* _WHAT YOU ARE ASKED TO DO_: Exclude images and print all the records verbatim.

++++++

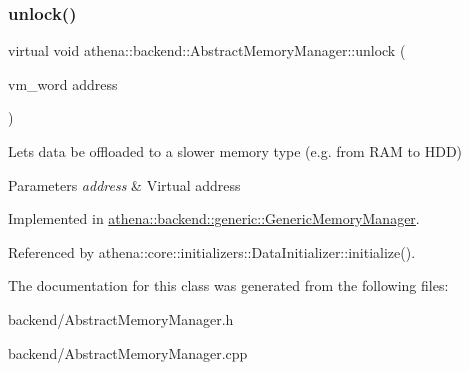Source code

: \subsubsection{\texorpdfstring{unlock()}{unlock()}}
{\footnotesize\ttfamily virtual void athena\+::backend\+::\+Abstract\+Memory\+Manager\+::unlock (\begin{DoxyParamCaption}\item[{vm\+\_\+word}]{address }\end{DoxyParamCaption})\hspace{0.3cm}{\ttfamily [pure virtual]}}

Lets data be offloaded to a slower memory type (e.\+g. from R\+AM to H\+DD) 
\begin{DoxyParams}{Parameters}
{\em address} & Virtual address \\
\hline
\end{DoxyParams}


Implemented in \mbox{\hyperlink{classathena_1_1backend_1_1generic_1_1_generic_memory_manager_a58a2b56a07a96c3cabb7b8fd079b3eae}{athena\+::backend\+::generic\+::\+Generic\+Memory\+Manager}}.



Referenced by athena\+::core\+::initializers\+::\+Data\+Initializer\+::initialize().



The documentation for this class was generated from the following files\+:\begin{DoxyCompactItemize}
\item 
backend/Abstract\+Memory\+Manager.\+h\item 
backend/Abstract\+Memory\+Manager.\+cpp\end{DoxyCompactItemize}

++++++

* _TASK RESPONSE_:
Source code

: \subsubsection{\texorpdfstring{unlock()}{unlock()}}
{\footnotesize\ttfamily virtual void athena\+::backend\+::\+Abstract\+Memory\+Manager\+::unlock (\begin{DoxyParamCaption}\item[{vm\+\_\+word}]{address }\end{DoxyParamCaption})\hspace{0.3cm}{\ttfamily [pure virtual]}}

Lets data be offloaded to a slower memory type (e.\+g. from R\+AM to H\+DD) 
\begin{DoxyParams}{Parameters}
{\em address} & Virtual address \\
\hline
\end{DoxyParams}


Implemented in \mbox{\hyperlink{classathena_1_1backend_1_1generic_1_1_generic_memory_manager_a58a2b56a07a96c3cabb7b8fd079b3eae}{athena\+::backend\+::generic\+::\+Generic\+Memory\+Manager}}.



Referenced by athena\+::core\+::initializers\+::\+Data\+Initializer\+::initialize().



The documentation for this class was generated from the following files\+:\begin{DoxyCompactItemize}
\item 
backend/Abstract\+Memory\+Manager.\+h\item 
backend/Abstract\+Memory\+Manager.\+cpp\end{DoxyCompactItemize}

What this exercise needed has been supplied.